- To do
Return every line of the items word for word, from the first one through the line containing "order: Lecanorales".
* start Provided data *
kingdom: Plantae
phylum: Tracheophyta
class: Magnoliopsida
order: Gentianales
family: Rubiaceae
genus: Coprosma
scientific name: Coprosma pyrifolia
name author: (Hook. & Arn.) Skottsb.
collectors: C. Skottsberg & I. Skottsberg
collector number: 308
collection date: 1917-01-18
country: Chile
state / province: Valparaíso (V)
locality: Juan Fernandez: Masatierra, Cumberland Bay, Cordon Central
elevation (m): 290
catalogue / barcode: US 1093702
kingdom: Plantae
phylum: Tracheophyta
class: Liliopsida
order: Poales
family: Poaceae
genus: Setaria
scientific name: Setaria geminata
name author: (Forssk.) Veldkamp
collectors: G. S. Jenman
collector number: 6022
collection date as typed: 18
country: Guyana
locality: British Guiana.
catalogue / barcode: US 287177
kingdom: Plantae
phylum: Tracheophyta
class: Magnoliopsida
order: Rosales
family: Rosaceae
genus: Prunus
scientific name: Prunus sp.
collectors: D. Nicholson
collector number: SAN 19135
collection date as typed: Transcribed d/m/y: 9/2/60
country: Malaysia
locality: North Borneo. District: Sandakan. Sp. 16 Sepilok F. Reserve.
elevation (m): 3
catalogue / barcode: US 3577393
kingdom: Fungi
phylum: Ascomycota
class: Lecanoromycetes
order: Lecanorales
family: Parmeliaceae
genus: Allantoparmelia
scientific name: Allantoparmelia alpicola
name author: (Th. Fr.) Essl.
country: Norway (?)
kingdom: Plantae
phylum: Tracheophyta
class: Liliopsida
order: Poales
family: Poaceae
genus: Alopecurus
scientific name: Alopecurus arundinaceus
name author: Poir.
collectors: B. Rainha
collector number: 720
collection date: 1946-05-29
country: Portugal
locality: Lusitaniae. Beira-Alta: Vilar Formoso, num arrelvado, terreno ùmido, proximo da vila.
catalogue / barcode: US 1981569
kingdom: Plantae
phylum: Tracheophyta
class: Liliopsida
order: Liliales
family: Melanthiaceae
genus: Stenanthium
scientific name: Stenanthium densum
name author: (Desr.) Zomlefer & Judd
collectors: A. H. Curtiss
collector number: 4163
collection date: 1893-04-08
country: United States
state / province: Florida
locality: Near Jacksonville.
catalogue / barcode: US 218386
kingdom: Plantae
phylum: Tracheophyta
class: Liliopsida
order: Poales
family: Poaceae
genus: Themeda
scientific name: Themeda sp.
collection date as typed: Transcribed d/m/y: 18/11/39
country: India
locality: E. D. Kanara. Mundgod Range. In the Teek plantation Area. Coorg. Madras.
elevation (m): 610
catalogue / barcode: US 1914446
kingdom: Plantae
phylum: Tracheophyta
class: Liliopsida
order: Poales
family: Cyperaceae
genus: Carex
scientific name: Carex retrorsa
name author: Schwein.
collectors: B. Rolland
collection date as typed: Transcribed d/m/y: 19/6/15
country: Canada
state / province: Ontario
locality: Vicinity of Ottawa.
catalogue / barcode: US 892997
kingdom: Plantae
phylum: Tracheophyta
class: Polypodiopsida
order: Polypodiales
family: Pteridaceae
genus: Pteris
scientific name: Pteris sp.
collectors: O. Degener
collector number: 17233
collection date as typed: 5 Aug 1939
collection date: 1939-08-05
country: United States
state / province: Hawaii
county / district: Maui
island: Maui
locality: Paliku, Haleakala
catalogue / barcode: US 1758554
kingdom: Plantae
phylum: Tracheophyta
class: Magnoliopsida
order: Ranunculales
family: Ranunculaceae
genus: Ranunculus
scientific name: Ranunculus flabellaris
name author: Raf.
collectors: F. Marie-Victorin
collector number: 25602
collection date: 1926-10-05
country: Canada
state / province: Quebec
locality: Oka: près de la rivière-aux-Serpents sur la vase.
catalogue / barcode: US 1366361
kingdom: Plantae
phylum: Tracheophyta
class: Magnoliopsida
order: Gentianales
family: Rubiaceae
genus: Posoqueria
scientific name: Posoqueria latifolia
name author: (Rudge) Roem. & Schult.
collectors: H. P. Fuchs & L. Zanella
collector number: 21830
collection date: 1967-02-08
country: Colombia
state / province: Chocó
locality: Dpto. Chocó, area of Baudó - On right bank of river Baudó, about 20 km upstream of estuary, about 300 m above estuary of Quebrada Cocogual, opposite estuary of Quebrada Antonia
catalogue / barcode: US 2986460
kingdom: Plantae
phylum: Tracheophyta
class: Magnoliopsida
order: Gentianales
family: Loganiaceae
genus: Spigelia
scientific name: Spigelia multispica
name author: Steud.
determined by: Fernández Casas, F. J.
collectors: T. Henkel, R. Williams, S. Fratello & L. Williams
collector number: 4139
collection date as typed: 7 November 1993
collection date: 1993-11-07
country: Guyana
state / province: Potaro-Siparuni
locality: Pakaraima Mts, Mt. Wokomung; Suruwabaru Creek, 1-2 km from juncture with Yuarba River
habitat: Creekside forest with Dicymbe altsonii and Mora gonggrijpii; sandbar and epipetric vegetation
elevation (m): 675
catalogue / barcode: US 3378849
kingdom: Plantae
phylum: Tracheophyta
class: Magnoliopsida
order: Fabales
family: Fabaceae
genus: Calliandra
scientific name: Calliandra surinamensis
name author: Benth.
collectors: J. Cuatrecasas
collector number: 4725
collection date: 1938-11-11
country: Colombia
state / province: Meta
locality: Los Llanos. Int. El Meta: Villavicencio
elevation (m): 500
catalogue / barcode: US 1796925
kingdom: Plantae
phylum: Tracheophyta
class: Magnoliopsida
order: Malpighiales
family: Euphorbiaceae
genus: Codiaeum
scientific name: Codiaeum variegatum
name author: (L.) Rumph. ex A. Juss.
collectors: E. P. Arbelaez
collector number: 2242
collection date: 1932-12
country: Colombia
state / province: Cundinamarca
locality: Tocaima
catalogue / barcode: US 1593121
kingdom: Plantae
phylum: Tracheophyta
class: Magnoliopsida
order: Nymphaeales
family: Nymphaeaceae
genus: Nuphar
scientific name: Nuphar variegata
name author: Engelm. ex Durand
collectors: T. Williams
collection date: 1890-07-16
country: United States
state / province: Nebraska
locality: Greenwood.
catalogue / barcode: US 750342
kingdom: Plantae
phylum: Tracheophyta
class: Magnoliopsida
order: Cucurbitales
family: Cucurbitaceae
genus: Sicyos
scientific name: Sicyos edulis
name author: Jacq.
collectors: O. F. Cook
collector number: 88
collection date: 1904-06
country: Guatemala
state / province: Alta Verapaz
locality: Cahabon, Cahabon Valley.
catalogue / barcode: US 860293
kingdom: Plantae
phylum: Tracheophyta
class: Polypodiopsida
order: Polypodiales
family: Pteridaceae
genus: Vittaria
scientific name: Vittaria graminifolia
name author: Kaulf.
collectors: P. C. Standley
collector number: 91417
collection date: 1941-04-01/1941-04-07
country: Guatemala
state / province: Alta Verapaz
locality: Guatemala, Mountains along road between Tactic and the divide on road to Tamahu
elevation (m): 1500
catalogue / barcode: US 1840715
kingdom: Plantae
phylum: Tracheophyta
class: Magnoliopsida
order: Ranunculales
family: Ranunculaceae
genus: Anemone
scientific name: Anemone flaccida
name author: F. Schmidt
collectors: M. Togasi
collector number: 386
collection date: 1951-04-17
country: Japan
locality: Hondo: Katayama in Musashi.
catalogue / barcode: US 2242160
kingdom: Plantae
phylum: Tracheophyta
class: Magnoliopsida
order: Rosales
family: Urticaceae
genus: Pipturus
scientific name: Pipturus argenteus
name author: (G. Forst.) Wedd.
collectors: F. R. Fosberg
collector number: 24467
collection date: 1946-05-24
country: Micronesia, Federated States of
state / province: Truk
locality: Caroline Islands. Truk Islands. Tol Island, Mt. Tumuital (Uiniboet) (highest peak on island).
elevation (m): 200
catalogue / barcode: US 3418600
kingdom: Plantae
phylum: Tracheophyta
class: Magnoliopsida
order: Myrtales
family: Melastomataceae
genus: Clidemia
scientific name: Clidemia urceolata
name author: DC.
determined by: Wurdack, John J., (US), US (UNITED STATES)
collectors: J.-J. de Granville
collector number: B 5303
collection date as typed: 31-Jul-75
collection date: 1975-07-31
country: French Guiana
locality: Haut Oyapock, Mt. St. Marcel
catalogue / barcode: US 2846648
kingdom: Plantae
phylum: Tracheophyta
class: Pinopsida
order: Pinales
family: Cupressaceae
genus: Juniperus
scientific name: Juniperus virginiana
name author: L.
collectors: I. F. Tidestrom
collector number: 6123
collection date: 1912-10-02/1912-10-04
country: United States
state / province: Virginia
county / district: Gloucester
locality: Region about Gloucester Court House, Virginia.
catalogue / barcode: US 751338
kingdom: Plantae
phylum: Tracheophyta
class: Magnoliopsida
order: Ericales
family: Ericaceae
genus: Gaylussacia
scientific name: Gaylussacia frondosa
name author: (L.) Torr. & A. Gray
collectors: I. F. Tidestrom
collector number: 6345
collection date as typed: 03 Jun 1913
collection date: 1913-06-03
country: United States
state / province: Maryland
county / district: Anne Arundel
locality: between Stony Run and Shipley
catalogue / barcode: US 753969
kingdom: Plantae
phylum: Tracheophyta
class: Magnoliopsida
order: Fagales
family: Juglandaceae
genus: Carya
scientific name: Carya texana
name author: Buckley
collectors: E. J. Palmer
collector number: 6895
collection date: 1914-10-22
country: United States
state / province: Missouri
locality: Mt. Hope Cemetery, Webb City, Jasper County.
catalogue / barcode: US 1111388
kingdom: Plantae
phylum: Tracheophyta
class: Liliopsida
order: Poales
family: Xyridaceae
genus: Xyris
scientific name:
* end Provided data *
- The result
kingdom: Plantae
phylum: Tracheophyta
class: Magnoliopsida
order: Gentianales
family: Rubiaceae
genus: Coprosma
scientific name: Coprosma pyrifolia
name author: (Hook. & Arn.) Skottsb.
collectors: C. Skottsberg & I. Skottsberg
collector number: 308
collection date: 1917-01-18
country: Chile
state / province: Valparaíso (V)
locality: Juan Fernandez: Masatierra, Cumberland Bay, Cordon Central
elevation (m): 290
catalogue / barcode: US 1093702
kingdom: Plantae
phylum: Tracheophyta
class: Liliopsida
order: Poales
family: Poaceae
genus: Setaria
scientific name: Setaria geminata
name author: (Forssk.) Veldkamp
collectors: G. S. Jenman
collector number: 6022
collection date as typed: 18
country: Guyana
locality: British Guiana.
catalogue / barcode: US 287177
kingdom: Plantae
phylum: Tracheophyta
class: Magnoliopsida
order: Rosales
family: Rosaceae
genus: Prunus
scientific name: Prunus sp.
collectors: D. Nicholson
collector number: SAN 19135
collection date as typed: Transcribed d/m/y: 9/2/60
country: Malaysia
locality: North Borneo. District: Sandakan. Sp. 16 Sepilok F. Reserve.
elevation (m): 3
catalogue / barcode: US 3577393
kingdom: Fungi
phylum: Ascomycota
class: Lecanoromycetes
order: Lecanorales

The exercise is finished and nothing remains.